L’enfermement dans un deux-pièces pendant plus de 18 mois n’a pas été facile pour sa famille de six personnes. Jongler avec un seul appareil, un téléphone portable, entre quatre frères pour suivre des cours en ligne a été un autre défi.
La COVID touche 1,6 milliard d’apprenants
En mars 2020, pour empêcher la propagation de la COVID-19, de nombreux pays ont commencé à fermer les écoles et à passer à l’apprentissage à distance, affectant 1,6 milliard d’apprenants dans les pays en développement comme dans les pays développés.
Les écoles ont dû passer du jour au lendemain à l’apprentissage à distance à domicile. La région Asie-Pacifique était largement mal équipée pour cette transition soudaine. De nombreux pays ont dû faire face à des infrastructures limitées, à des services et des appareils Internet coûteux, ainsi qu’à l’état de préparation des enseignants et des apprenants en matière de compétences numériques.
Application du télé-enseignement en Inde
De nombreuses familles ont eu du mal à acquérir ne serait-ce qu’un seul appareil. En Inde, 42% des enfants âgés de 6 à 13 ans ont déclaré n’utiliser aucun type de dispositif d’apprentissage à distance pendant les fermetures d’école. Au Pakistan, 23% des plus jeunes enfants n’avaient accès à aucun dispositif, selon l’UNICEF.
« Il y avait un mythe, dans la première moitié de 2020, selon lequel les écoles peuvent être remplacées par des plateformes en ligne, dit B.Chakroun. Les écoles doivent évoluer pour faire face à l’apprentissage hybride et aux nouvelles modalités pédagogiques. Les modalités d’apprentissage en ligne se sont révélées moins efficaces pour les enfants du primaire et les pertes d’apprentissage ont été énormes dans le monde entier. »
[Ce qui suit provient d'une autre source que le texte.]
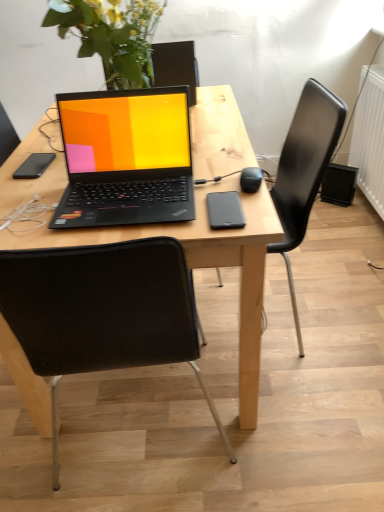
In order to click on vacant space to the right of black matte laptop at center in this screenshot , I will do `click(227, 181)`.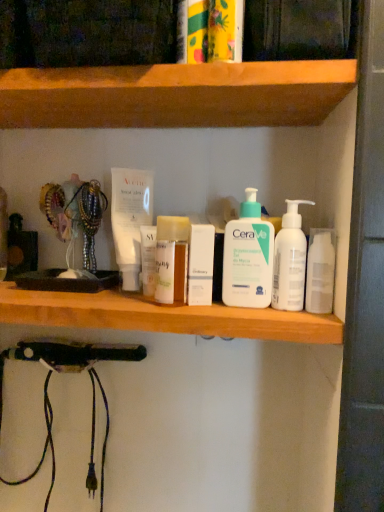
Question: In which direction should I rotate to look at white matte pump bottle at center, which is the second cleaning product from right to left?

Choices:
 (A) right
 (B) left

Answer: (A)

Question: Is white plastic bottles at center, arranged as the second shelf when viewed from the top, behind white matte box at center?

Choices:
 (A) no
 (B) yes

Answer: (A)

Question: Is white plastic bottles at center, marked as the 1th shelf in a bottom-to-top arrangement, facing away from white matte box at center?

Choices:
 (A) no
 (B) yes

Answer: (A)

Question: Is white plastic bottles at center, marked as the 1th shelf in a bottom-to-top arrangement, to the right of white matte box at center from the viewer's perspective?

Choices:
 (A) yes
 (B) no

Answer: (B)

Question: Is white plastic bottles at center, marked as the 1th shelf in a bottom-to-top arrangement, oriented towards white matte box at center?

Choices:
 (A) no
 (B) yes

Answer: (A)

Question: From a real-world perspective, is white plastic bottles at center, marked as the 1th shelf in a bottom-to-top arrangement, positioned over white matte box at center based on gravity?

Choices:
 (A) yes
 (B) no

Answer: (B)

Question: Does white matte box at center have a larger size compared to white plastic bottles at center, marked as the 1th shelf in a bottom-to-top arrangement?

Choices:
 (A) no
 (B) yes

Answer: (A)

Question: Considering the relative sizes of white matte box at center and white plastic bottles at center, marked as the 1th shelf in a bottom-to-top arrangement, in the image provided, is white matte box at center taller than white plastic bottles at center, marked as the 1th shelf in a bottom-to-top arrangement,?

Choices:
 (A) no
 (B) yes

Answer: (B)

Question: Is white matte box at center facing away from white plastic bottles at center, arranged as the second shelf when viewed from the top?

Choices:
 (A) no
 (B) yes

Answer: (A)

Question: Would you say white matte box at center is outside white plastic bottles at center, marked as the 1th shelf in a bottom-to-top arrangement?

Choices:
 (A) no
 (B) yes

Answer: (B)

Question: Can you confirm if white matte box at center is wider than white plastic bottles at center, marked as the 1th shelf in a bottom-to-top arrangement?

Choices:
 (A) no
 (B) yes

Answer: (A)

Question: Considering the relative sizes of white matte box at center and white plastic bottles at center, marked as the 1th shelf in a bottom-to-top arrangement, in the image provided, is white matte box at center shorter than white plastic bottles at center, marked as the 1th shelf in a bottom-to-top arrangement,?

Choices:
 (A) yes
 (B) no

Answer: (B)

Question: Does white glossy mouthwash at right come in front of white matte pump bottle at center, which is the second cleaning product from right to left?

Choices:
 (A) no
 (B) yes

Answer: (B)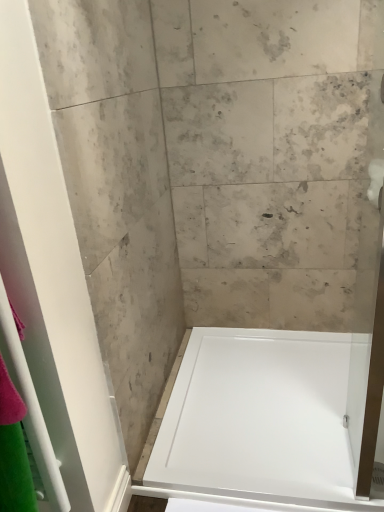
Image resolution: width=384 pixels, height=512 pixels. What do you see at coordinates (265, 420) in the screenshot?
I see `white glossy bathtub at center` at bounding box center [265, 420].

Locate an element on the screen. The image size is (384, 512). white glossy shower door at left is located at coordinates (53, 280).

Does point (354, 366) come farther from viewer compared to point (67, 426)?

Yes, it is.

Identify the location of bathtub that is on the right side of white glossy shower door at left. (265, 420).

Is white glossy bathtub at center taller or shorter than white glossy shower door at left?

Clearly, white glossy bathtub at center is shorter compared to white glossy shower door at left.

Visually, is white glossy bathtub at center positioned to the left or to the right of white glossy shower door at left?

Based on their positions, white glossy bathtub at center is located to the right of white glossy shower door at left.

Is white glossy shower door at left situated inside white matte toilet paper at upper right or outside?

white glossy shower door at left is not inside white matte toilet paper at upper right, it's outside.

Where is `screen door below the white matte toilet paper at upper right (from a real-world perspective)`? This screenshot has height=512, width=384. screen door below the white matte toilet paper at upper right (from a real-world perspective) is located at coordinates (53, 280).

Is white matte toilet paper at upper right at the back of white glossy shower door at left?

That's right, white glossy shower door at left is facing away from white matte toilet paper at upper right.

From the image's perspective, which is above, white glossy shower door at left or white matte toilet paper at upper right?

white matte toilet paper at upper right is shown above in the image.

From a real-world perspective, which is physically below, white glossy shower door at left or white glossy bathtub at center?

white glossy bathtub at center.

Considering the sizes of objects white glossy shower door at left and white glossy bathtub at center in the image provided, who is taller, white glossy shower door at left or white glossy bathtub at center?

white glossy shower door at left is taller.

Would you say white glossy shower door at left is to the left or to the right of white glossy bathtub at center in the picture?

white glossy shower door at left is to the left of white glossy bathtub at center.

Is white glossy shower door at left positioned far away from white glossy bathtub at center?

No.

In terms of height, does white glossy bathtub at center look taller or shorter compared to white matte toilet paper at upper right?

Considering their sizes, white glossy bathtub at center has less height than white matte toilet paper at upper right.

Considering the relative positions of white glossy bathtub at center and white matte toilet paper at upper right in the image provided, is white glossy bathtub at center to the left or to the right of white matte toilet paper at upper right?

white glossy bathtub at center is to the left of white matte toilet paper at upper right.

Relative to white matte toilet paper at upper right, is white glossy bathtub at center in front or behind?

white glossy bathtub at center is positioned farther from the viewer than white matte toilet paper at upper right.

Based on the photo, is white matte toilet paper at upper right positioned with its back to white glossy bathtub at center?

No, white matte toilet paper at upper right is not facing away from white glossy bathtub at center.

Which object is positioned more to the right, white matte toilet paper at upper right or white glossy bathtub at center?

From the viewer's perspective, white matte toilet paper at upper right appears more on the right side.

Is white matte toilet paper at upper right not within white glossy bathtub at center?

Yes.

Can you confirm if white matte toilet paper at upper right is smaller than white glossy bathtub at center?

Correct, white matte toilet paper at upper right occupies less space than white glossy bathtub at center.

Is white matte toilet paper at upper right touching white glossy shower door at left?

white matte toilet paper at upper right is not next to white glossy shower door at left, and they're not touching.

From the image's perspective, which one is positioned higher, white matte toilet paper at upper right or white glossy shower door at left?

white matte toilet paper at upper right is shown above in the image.

Identify the location of screen door located underneath the white matte toilet paper at upper right (from a real-world perspective). The image size is (384, 512). (53, 280).

Which of these two, white matte toilet paper at upper right or white glossy shower door at left, stands shorter?

Standing shorter between the two is white matte toilet paper at upper right.

In order to click on bathtub beneath the white glossy shower door at left (from a real-world perspective) in this screenshot , I will do `click(265, 420)`.

Where is `screen door that is below the white matte toilet paper at upper right (from the image's perspective)`? The height and width of the screenshot is (512, 384). screen door that is below the white matte toilet paper at upper right (from the image's perspective) is located at coordinates (53, 280).

Considering their positions, is white glossy bathtub at center positioned closer to white glossy shower door at left than white matte toilet paper at upper right?

white glossy bathtub at center lies closer to white glossy shower door at left than the other object.

Based on their spatial positions, is white glossy shower door at left or white matte toilet paper at upper right further from white glossy bathtub at center?

white matte toilet paper at upper right.

In the scene shown: When comparing their distances from white matte toilet paper at upper right, does white glossy bathtub at center or white glossy shower door at left seem closer?

Based on the image, white glossy bathtub at center appears to be nearer to white matte toilet paper at upper right.

When comparing their distances from white matte toilet paper at upper right, does white glossy shower door at left or white glossy bathtub at center seem closer?

Based on the image, white glossy bathtub at center appears to be nearer to white matte toilet paper at upper right.

When comparing their distances from white glossy bathtub at center, does white matte toilet paper at upper right or white glossy shower door at left seem further?

white matte toilet paper at upper right lies further to white glossy bathtub at center than the other object.

Estimate the real-world distances between objects in this image. Which object is further from white glossy shower door at left, white matte toilet paper at upper right or white glossy bathtub at center?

Pendant les fermetures d’écoles, l’enseignement a été dispensé par une combinaison de cours en ligne, de modules et de feuilles de travail imprimés, et de leçons à la radio et à la télévision.
Pour Altamash, qui aime les maths et les sciences et veut être médecin quand il sera grand, ce sont ses frères aînés de 6e et 9e années qui utilisent en priorité le téléphone portable, mais ils l’aident ensuite à suivre ses cours. « Lire sur le petit écran d’un téléphone portable est fatigant, contrairement à ce qui se passe sur un tableau noir. Nos professeurs ont rendu l’apprentissage amusant et les élèves se sont entraidés », dit-il.
Les années formatrices perdues
Les enfants ont manqué l’expérience pratique de l’apprentissage et l’engagement face à face avec les enseignants.
Depuis le début de la pandémie, les écoles ont été complètement fermées pendant une moyenne de 16 semaines dans la région Asie-Pacifique comprenant 47 pays. Si l’on tient compte des fermetures partielles par localité ou par niveau d’enseignement, la durée moyenne des fermetures représente 29 semaines dans les régions, selon les dernières données du Suivi mondial des fermetures d’écoles de l’UNESCO.
Les écoles plus que des lieux d’apprentissage
Pendant les années fondatrices de l’école primaire, qui représentent la première à la sixième année, les écoles sont plus que de simples lieux d’apprentissage. Elles jouent un rôle énorme dans le développement général des compétences cognitives et motrices des enfants.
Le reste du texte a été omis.